The association, which represents 35,000 state physicians, voted to adopt the policy Sunday during its annual session in Anaheim that drew more than 400 delegates.
"I am very pleased that the CMA, in its wisdom, decided to support this policy," said Dr. Leonard Klay, an obstetrician-gynecologist from Santa Rosa, who introduced the measure.
"This is great news for the health of all Californians," he added. "We know that people who start smoking at a young age, especially, become addicted to deadly nicotine. My hope is that a higher age would help prevent some of these horrible smoking deaths people suffer."
The resolution was passed on a voice vote along with a dozen other resolutions with no dissent, Peter Warren, a spokesman for the CMA said Monday.
The resolution directs the association's lobbyists to support any legislation that would raise the legal age to buy, possess or receive tobacco products and paraphernalia.
No such legislation is pending in the state.
If a state lawmaker should propose such a law, the CMA has six full-time lobbyists that could be devoted to build coalitions in support of it, Warren said.
"This is probably something whose time has come, at least here, and it will come elsewhere," Warren said. "Of course, it requires some legislation and then we will support it."
The CMA for at least the last 20 years has been advocating anti-tobacco and anti-smoking measures.

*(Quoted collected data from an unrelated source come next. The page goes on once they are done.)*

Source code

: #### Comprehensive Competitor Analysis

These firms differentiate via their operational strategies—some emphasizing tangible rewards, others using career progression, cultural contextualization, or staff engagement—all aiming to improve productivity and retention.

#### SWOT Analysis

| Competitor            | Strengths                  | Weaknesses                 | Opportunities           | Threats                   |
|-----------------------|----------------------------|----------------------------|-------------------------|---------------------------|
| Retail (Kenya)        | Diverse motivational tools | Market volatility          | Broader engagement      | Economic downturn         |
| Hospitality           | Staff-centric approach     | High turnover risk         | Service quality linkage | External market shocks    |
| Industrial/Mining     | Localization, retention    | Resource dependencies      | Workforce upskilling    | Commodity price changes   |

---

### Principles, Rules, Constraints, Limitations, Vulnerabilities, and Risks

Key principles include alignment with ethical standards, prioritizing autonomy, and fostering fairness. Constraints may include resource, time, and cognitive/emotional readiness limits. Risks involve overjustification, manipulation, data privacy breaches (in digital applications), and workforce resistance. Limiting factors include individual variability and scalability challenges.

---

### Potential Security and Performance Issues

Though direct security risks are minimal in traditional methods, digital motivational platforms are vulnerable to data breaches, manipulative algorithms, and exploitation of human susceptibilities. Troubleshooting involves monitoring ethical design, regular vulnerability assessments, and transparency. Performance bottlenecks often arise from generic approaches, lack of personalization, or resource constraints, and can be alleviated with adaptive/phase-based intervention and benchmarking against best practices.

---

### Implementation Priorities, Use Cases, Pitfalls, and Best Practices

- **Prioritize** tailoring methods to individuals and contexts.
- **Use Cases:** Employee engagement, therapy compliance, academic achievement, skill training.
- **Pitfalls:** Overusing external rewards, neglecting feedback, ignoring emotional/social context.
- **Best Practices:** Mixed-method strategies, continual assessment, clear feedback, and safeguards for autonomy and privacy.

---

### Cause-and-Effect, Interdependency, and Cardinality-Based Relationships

The organization, for example, supported the Smoke-free Workplace Act of 1994 that banned smoking in restaurants and most all other workplaces. The smoking ban was eventually extended to bars in January 1998.
All 50 states set a minimum age of at least 18 to buy tobacco products following a 1992 directive from Congress. In three other states, Alabama, Alaska and Utah, the legal age is 19.
The group's House of Delegates also voted to support increased fines and enforcement efforts to prevent minors from being exposed to tobacco products.
The American Lung Association does not support raising the legal smoking age, instead saying efforts would be better spent enforcing current laws.
The Lung Association estimates about 90 percent of all smokers pick up the habit before the age of 21. More than 430,000 Americans die each year from smoking-related diseases.